Trotz Studioeinspielung: Diese „Tosca“ klingt nach Blut, Schweiß und Tränen

Trotz Studioeinspielung: Diese „Tosca“ klingt nach Blut, Schweiß und Tränen

Das Cover dieser neuen Tosca-Einspielung zeigt ein von Blutstropfen überlagertes Bild der Engelsburg in Rom. Das steht sinnbildlich für die emotionale Intensität, mit der dieses höchst wirkungsvolle Drama im Studio umgesetzt wurde.

Zum Abschluss der Aufnahmesitzungen fand im April 2022 im Sendesaal des Funkhauses Berlin eine öffentliche Aufführung der Oper statt. Dabei konnte man erleben, wie der leidenschaftliche Einsatz aller Beteiligten das Konzertpodium zur Bühne machte und der dramatischen Wahrhaftigkeit des Stoffes Rechnung getragen wurde. In diesem Stück kommen sämtliche Protagonisten im Laufe der Handlung ums Leben, das kann man nicht nur in gepflegtem Schöngesang vermitteln.

Allen voran beweist Melody Moore in der Titelrolle, dass der eine oder andere spröde Ton der Glaubwürdigkeit ihrer Interpretation sogar dient. Mit sicherem dramatischen Instinkt gestaltet sie nicht nur das „Vissi d’Arte“,, in den Szenen mit Cavaradossi und Scarpia erweist sie sich jeweils als sensible Partnerin. Sie liefert eine Interpretation aus einem Guss, von den Mario-Rufen beim Auftritt bis zum hohen B vor dem Sprung in den Tod erlebt man ein Wesen aus Fleisch und Blut.

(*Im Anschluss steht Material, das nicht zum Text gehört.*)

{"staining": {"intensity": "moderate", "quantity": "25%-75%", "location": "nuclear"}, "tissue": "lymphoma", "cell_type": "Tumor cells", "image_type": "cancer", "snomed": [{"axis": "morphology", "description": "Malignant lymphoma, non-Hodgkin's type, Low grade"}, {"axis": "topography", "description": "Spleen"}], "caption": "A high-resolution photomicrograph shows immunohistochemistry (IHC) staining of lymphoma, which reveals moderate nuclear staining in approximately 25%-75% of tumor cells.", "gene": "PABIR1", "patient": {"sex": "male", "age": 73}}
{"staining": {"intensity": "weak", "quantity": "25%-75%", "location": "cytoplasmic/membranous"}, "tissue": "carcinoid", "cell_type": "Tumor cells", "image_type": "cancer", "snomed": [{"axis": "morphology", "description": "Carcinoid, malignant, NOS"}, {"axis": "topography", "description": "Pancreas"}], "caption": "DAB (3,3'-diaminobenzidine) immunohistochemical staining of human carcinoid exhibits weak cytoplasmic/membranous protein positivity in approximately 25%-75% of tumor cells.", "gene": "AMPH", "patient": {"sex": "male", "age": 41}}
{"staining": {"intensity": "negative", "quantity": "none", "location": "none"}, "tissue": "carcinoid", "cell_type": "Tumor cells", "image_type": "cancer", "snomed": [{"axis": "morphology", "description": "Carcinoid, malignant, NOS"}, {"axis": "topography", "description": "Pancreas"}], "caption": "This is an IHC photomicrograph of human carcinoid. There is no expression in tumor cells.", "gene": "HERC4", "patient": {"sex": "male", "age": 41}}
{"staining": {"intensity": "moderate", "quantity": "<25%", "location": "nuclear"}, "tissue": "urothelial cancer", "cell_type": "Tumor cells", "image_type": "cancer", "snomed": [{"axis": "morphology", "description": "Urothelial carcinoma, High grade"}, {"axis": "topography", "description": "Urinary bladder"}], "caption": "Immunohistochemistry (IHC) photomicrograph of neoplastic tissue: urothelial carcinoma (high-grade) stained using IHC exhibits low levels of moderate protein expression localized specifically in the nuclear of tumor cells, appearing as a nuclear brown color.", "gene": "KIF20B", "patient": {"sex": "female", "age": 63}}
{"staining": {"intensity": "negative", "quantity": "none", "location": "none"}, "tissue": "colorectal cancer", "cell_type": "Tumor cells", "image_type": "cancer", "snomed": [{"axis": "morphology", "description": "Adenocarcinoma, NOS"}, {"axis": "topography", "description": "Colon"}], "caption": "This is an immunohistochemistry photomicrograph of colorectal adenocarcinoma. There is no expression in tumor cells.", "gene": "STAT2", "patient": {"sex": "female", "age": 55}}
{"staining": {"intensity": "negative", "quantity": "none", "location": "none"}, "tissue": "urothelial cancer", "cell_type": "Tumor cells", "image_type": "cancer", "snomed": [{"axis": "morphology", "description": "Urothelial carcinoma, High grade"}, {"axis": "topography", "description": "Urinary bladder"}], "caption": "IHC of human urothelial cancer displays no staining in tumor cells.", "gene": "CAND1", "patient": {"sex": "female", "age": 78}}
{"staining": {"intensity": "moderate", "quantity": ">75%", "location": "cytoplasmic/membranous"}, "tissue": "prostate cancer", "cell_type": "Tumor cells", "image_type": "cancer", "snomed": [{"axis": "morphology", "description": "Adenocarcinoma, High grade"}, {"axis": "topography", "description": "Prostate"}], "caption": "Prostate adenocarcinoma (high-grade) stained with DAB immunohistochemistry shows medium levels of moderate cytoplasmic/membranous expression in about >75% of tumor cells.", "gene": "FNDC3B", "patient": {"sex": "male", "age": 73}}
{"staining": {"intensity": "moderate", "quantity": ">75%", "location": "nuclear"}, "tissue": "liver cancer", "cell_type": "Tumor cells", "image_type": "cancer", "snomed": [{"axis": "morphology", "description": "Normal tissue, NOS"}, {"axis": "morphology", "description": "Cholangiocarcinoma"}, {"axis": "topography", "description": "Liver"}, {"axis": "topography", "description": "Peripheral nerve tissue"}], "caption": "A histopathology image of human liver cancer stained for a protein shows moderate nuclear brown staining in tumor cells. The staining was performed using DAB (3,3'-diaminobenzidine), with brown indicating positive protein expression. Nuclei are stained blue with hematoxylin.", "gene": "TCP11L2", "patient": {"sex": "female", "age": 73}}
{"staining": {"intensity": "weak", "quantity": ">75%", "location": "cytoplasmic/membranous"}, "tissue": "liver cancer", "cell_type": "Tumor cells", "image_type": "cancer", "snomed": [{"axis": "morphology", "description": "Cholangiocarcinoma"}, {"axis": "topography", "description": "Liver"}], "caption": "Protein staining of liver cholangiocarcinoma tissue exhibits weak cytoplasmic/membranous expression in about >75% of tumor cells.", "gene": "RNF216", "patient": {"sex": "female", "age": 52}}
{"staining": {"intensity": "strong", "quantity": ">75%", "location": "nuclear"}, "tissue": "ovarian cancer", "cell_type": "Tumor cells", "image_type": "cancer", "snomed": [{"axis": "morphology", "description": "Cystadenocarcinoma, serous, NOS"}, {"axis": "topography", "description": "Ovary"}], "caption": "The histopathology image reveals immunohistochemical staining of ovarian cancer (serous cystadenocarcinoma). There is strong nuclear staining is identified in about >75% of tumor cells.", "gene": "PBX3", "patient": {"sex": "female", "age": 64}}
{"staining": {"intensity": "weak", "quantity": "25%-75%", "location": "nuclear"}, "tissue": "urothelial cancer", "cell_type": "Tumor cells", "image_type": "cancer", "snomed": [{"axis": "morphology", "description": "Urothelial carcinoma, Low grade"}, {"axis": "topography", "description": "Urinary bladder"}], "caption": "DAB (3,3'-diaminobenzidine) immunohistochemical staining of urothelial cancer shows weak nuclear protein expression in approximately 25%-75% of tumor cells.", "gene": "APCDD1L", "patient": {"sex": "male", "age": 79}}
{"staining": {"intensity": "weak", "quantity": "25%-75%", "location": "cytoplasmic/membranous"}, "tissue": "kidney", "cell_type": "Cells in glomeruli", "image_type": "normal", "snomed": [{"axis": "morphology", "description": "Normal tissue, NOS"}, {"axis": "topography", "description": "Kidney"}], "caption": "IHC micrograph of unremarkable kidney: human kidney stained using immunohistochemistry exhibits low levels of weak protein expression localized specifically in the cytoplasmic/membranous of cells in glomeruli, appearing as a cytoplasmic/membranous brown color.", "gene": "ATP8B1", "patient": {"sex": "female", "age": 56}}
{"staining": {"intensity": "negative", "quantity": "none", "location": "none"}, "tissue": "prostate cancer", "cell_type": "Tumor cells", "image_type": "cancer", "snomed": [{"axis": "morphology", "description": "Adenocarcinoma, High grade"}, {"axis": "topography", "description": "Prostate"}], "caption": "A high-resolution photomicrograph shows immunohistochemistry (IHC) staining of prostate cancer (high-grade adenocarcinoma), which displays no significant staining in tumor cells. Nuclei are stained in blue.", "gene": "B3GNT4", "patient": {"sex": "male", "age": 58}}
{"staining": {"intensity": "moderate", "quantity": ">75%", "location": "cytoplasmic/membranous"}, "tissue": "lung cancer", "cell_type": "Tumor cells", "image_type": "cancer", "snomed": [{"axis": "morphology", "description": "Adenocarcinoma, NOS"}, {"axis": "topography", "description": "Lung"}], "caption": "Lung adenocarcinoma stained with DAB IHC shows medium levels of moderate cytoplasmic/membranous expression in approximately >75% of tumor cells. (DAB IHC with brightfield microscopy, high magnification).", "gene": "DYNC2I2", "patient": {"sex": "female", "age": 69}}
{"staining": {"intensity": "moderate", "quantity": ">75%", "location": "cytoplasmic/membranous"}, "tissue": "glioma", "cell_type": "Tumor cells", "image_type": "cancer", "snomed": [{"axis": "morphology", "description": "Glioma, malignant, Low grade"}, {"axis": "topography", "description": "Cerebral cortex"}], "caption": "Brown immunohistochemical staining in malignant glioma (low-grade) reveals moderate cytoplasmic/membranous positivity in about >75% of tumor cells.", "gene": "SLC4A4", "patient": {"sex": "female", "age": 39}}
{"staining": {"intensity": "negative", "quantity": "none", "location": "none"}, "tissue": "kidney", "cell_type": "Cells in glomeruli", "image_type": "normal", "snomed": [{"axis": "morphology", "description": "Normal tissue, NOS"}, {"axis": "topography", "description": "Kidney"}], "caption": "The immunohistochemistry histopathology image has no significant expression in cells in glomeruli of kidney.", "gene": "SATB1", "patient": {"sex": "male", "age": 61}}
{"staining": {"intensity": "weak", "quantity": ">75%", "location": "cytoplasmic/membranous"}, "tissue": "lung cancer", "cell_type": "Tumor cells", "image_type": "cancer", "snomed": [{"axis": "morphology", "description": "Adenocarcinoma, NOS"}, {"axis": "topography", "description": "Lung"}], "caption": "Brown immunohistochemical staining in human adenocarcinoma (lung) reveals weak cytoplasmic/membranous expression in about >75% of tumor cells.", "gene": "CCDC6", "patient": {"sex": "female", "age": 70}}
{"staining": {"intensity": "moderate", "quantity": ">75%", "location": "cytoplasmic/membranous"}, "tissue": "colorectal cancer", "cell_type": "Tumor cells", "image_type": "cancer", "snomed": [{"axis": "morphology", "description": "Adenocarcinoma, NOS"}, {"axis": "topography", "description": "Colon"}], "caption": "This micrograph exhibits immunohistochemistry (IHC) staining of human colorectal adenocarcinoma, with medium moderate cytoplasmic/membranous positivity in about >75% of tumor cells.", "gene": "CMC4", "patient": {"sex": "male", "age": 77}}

Auch Lester Lynch als bösartiger Baron Scarpia legt mehr Wert auf Authentizität, als auf Kantilenen, er beendet seine Rolle mit einem perfekten Todesröcheln. Leider ist das Timbre seines kräftigen Baritons etwas trocken und lässt interessante Farben vermissen. Das Glanzlicht der Besetzung bildet allerdings der rumänische Tenor Stefan Pop, der trotz seiner Jugend bereits auf den Gewinn mehrerer Wettbewerbe, darunter jenen von Operalia im Jahr 2010, sowie Engagements an ersten Häusern zurückblicken kann. Nach anfangs lyrischen Partien erobert er sich inzwischen das Spinto-Fach, man kann ihm getrost eine große Zukunft auf den Bühnen der Welt prophezeien. Es spricht für ihn, dass er die Kraft seiner sehr ansprechend timbrierten Stimme nicht rücksichtslos ausstellt, sondern dezent und geschmackvoll phrasiert, eine selten gewordene Tugend unter seinen Fachkollegen.

Die kleinen Rollen sind ebenfalls durchaus stimmig besetzt, dem Mesner von  Alexander Köpeczi hätte man vielleicht ein wenig mehr Gestaltungswillen gewünscht. Das Rundfunk-Sinfonieorchester Berlin zeigt sich auf gewohnt hohem Niveau, es kann also auch Oper. Der Dirigent Carlo Montanaro setzt die richtigen dramatischen Akzente. Der Rundfunkchor Berlin, ergänzt durch den Kinderchor der Deutschen Oper Berlin gibt dem Te Deum des ersten Aktes die erforderliche Wucht und Intensität.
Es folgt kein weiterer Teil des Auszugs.